Submarine of the Royal Navy

HMS Subtle was a S-class submarine of the third batch built for the Royal Navy during World War II. She survived the war and was scrapped in 1959.

==Design and description==
The last 17 boats of the third batch were significantly modified from the earlier boats. They had a stronger hull, carried more fuel and their armament was revised. The submarines had a length of 217 ft overall, a beam of 23 ft 9 in and a draught of 14 ft 1 in. They displaced 842 LT on the surface and 990 LT submerged. The S-class submarines had a crew of 48 officers and ratings. They had a diving depth of 350 ft.

For surface running, the boats were powered by two 950 bhp diesel engines, each driving one propeller shaft. When submerged each propeller was driven by a 650 hp electric motor. They could reach 14.75 kn on the surface and 9 kn underwater. On the surface, the third batch boats had a range of 7500 nmi at 10 kn and 120 nmi at 3 kn submerged.

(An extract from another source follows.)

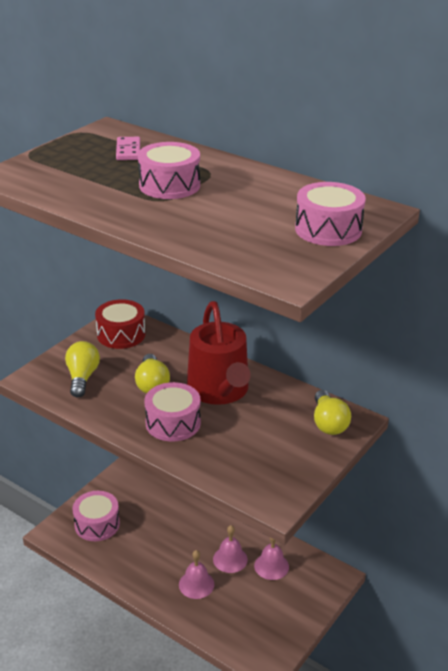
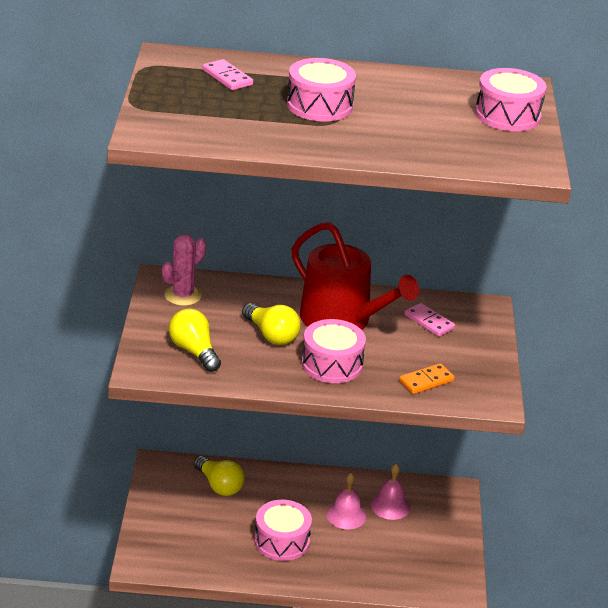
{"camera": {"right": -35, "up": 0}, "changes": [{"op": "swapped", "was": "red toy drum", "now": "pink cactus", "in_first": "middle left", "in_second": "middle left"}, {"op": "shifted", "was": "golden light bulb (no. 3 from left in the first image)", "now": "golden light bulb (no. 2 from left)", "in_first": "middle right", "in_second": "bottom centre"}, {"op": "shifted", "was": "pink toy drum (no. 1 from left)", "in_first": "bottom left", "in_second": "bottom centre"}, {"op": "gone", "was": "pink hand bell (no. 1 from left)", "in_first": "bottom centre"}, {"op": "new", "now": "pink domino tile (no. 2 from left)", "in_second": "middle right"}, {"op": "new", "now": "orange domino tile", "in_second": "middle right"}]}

The boats were armed with seven 21-inch (533 mm) torpedo tubes. A half-dozen of these were in the bow and there was one external tube in the stern. They carried six reload torpedoes for the bow tubes for a grand total of thirteen torpedoes. Twelve mines could be carried in lieu of the internally stowed torpedoes. They were also armed with a 3-inch (76 mm) deck gun.

==Construction and career==
HMS Subtle was constructed by Cammell Laird and launched on 27 January 1944. She survived the Second World War, spending the period between December 1944 and May 1945 with the Eastern Fleet. Here, she sank a Japanese coaster and six sailing vessels. Together with her sister, , she helped in the tracking and sinking of the Japanese heavy cruiser Haguro. Subtle was finally sold off to be broken up in July 1959 in Charlestown.